### EXERCISE
Take every line containing "dashed" out of the records.

(Source records)
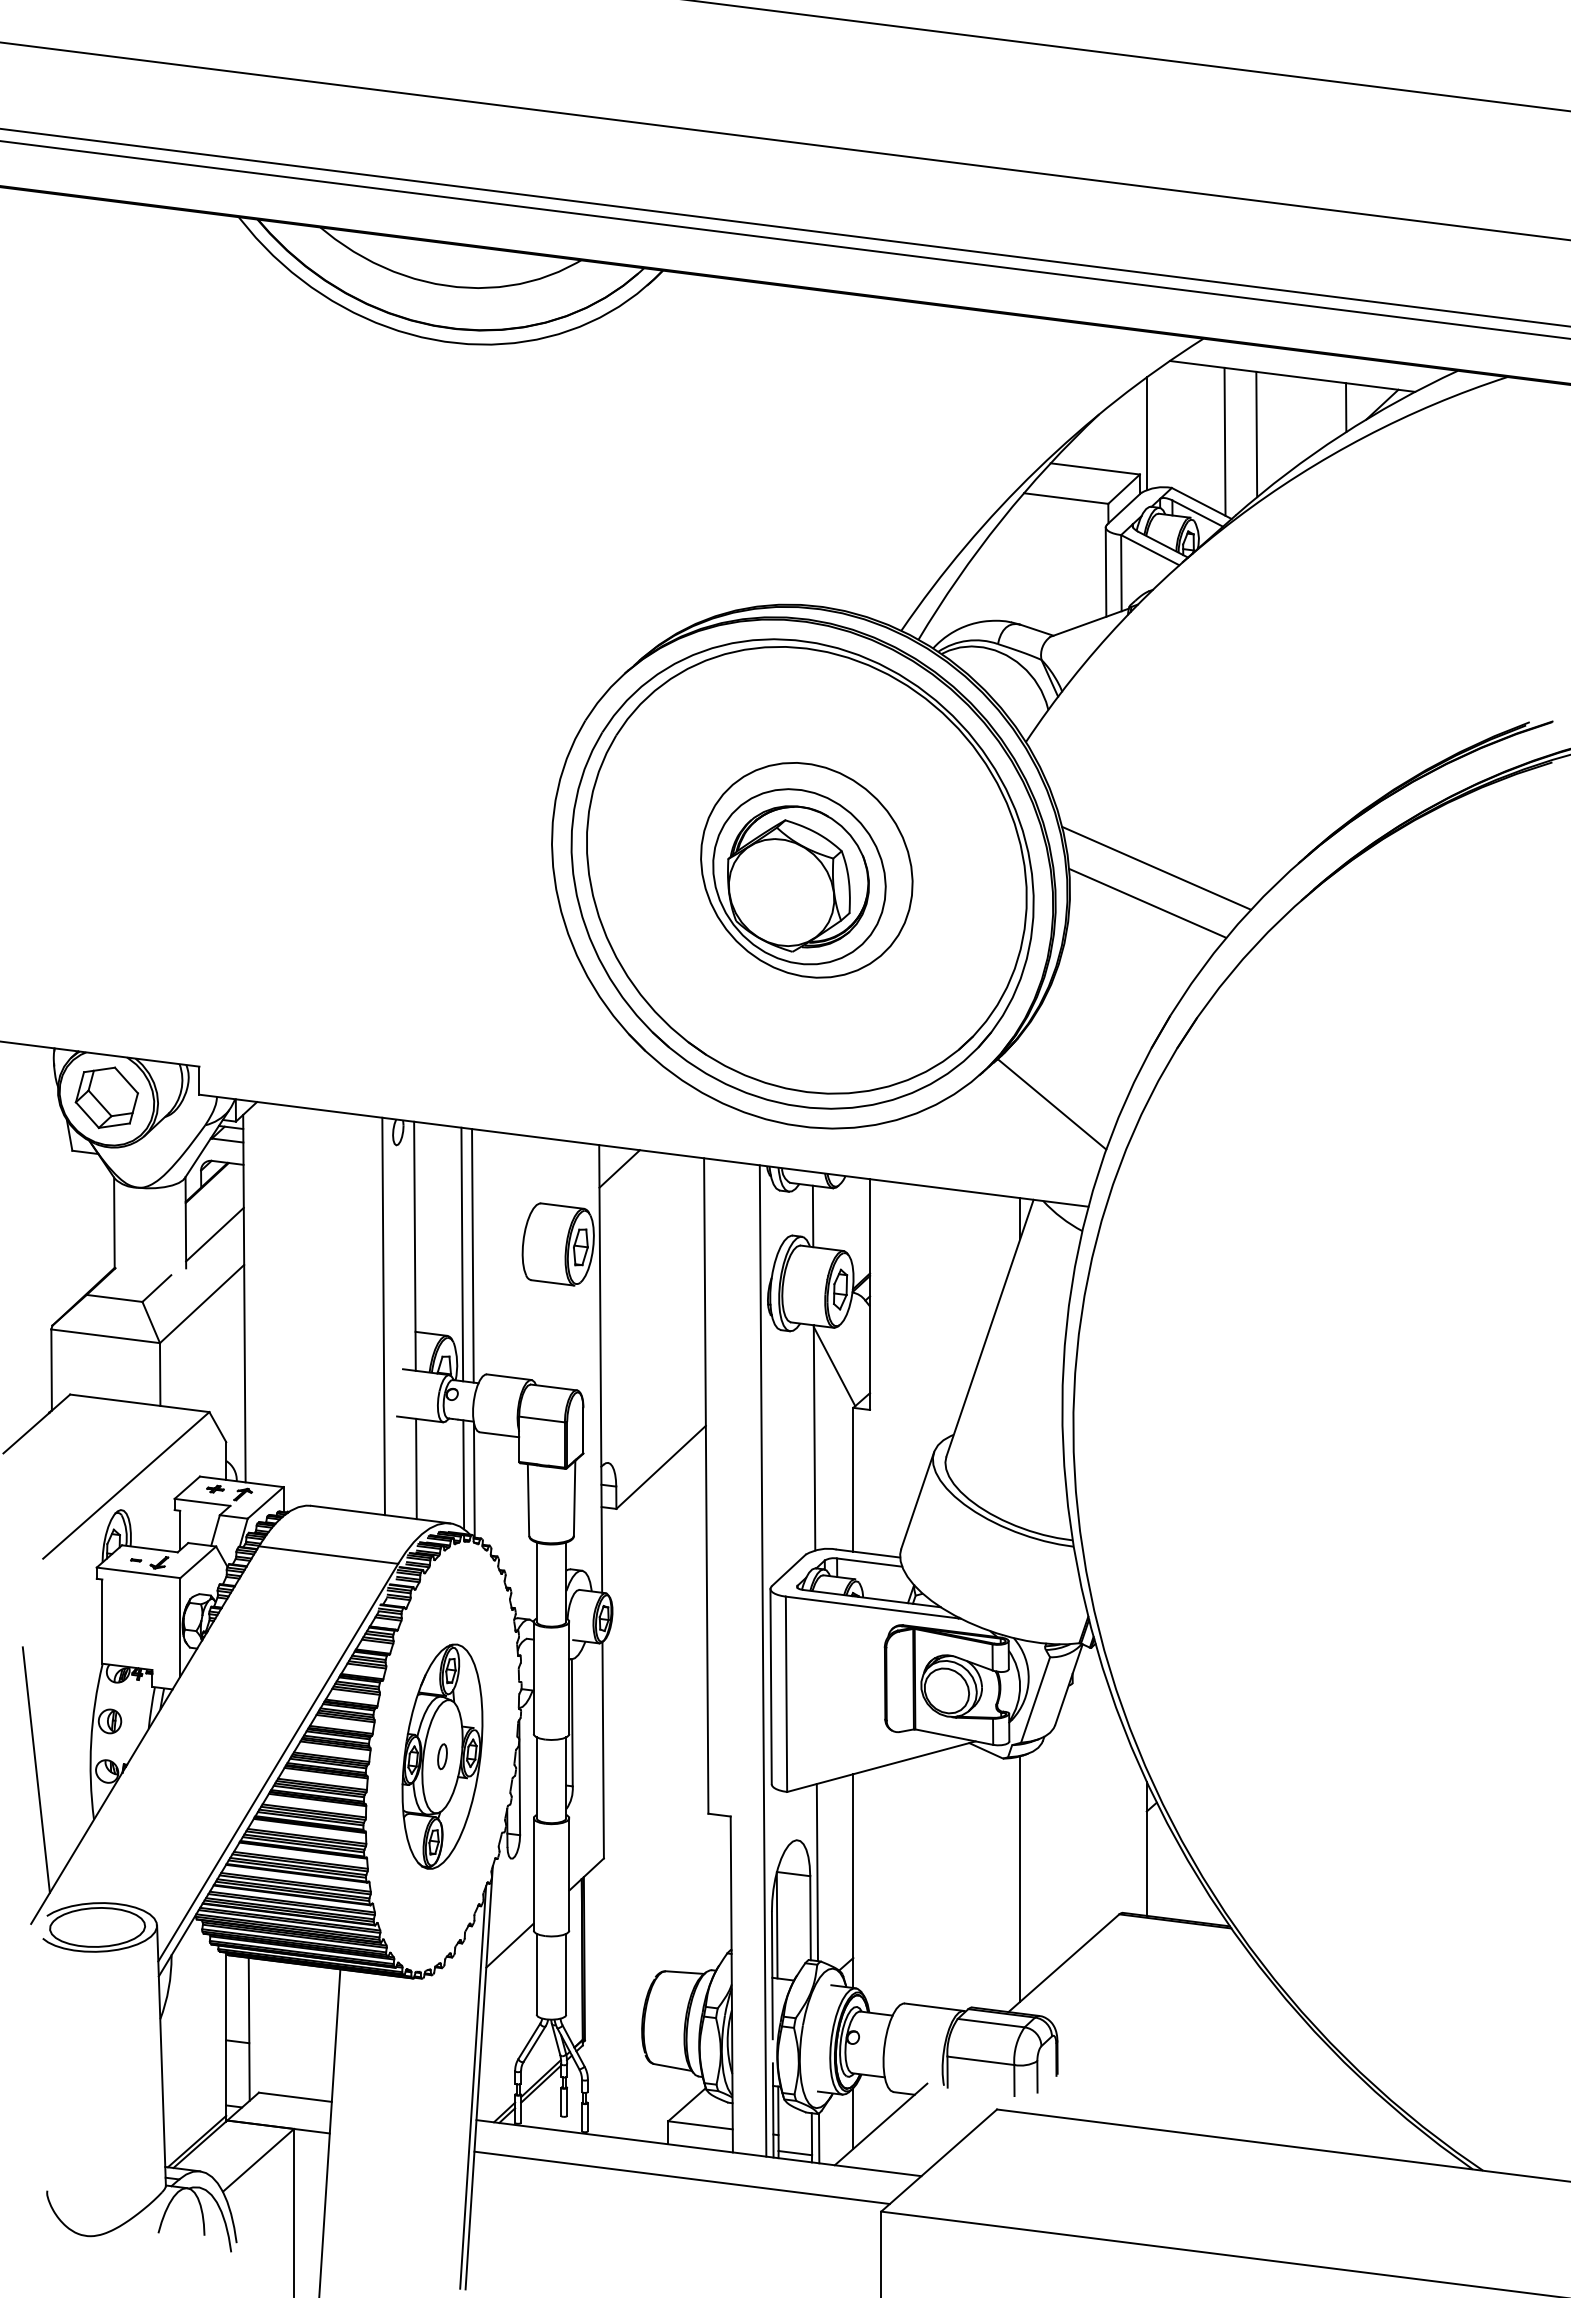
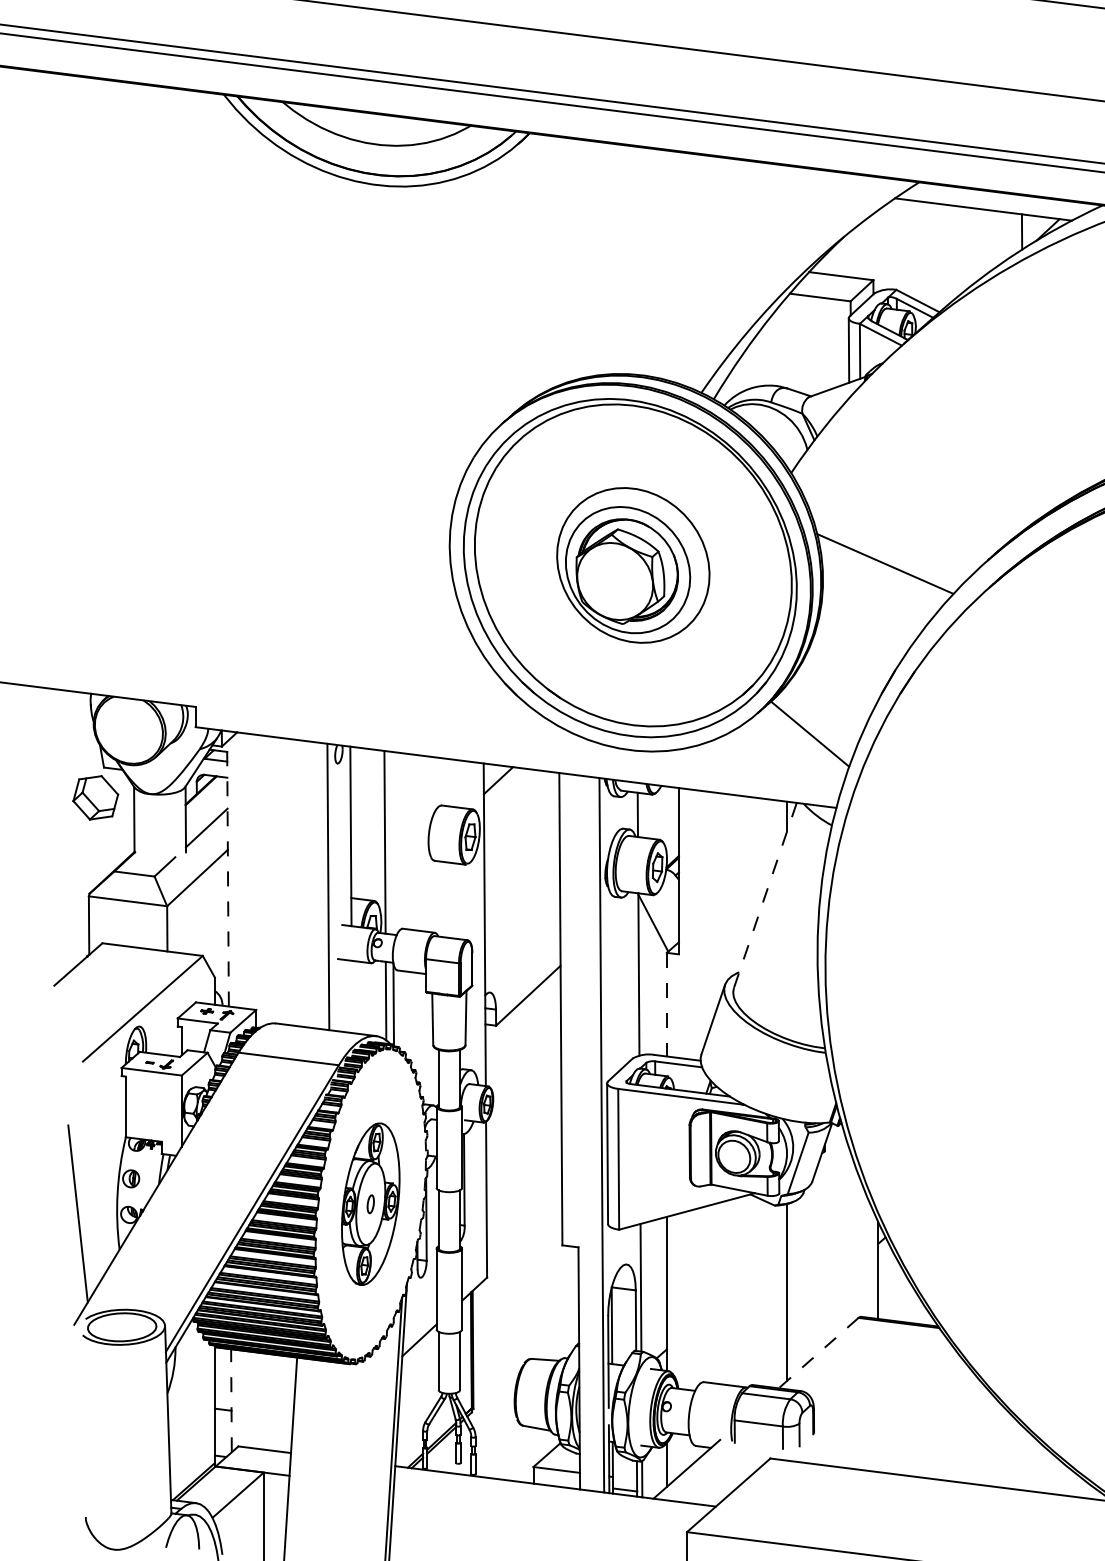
line: (1146, 433) -> (878, 250), removed
line: (1256, 434) -> (957, 251), removed
line: (1224, 441) -> (934, 256), removed
line: (1147, 902) -> (878, 588), removed
part: (106, 1097) -> (95, 797), moved
line: (472, 1255) -> (392, 843), removed
line: (244, 1298) -> (228, 874), solid -> dashed
line: (990, 1328) -> (765, 895), solid -> dashed
line: (416, 1468) -> (352, 996), removed
line: (853, 1479) -> (666, 1004), solid -> dashed
line: (1063, 1963) -> (818, 1353), solid -> dashed
line: (249, 2028) -> (231, 1400), solid -> dashed
line: (681, 2177) -> (543, 1507), removed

### ANSWER BELOW
line: (244, 1298) -> (228, 874), solid -> dashed
line: (990, 1328) -> (765, 895), solid -> dashed
line: (853, 1479) -> (666, 1004), solid -> dashed
line: (1063, 1963) -> (818, 1353), solid -> dashed
line: (249, 2028) -> (231, 1400), solid -> dashed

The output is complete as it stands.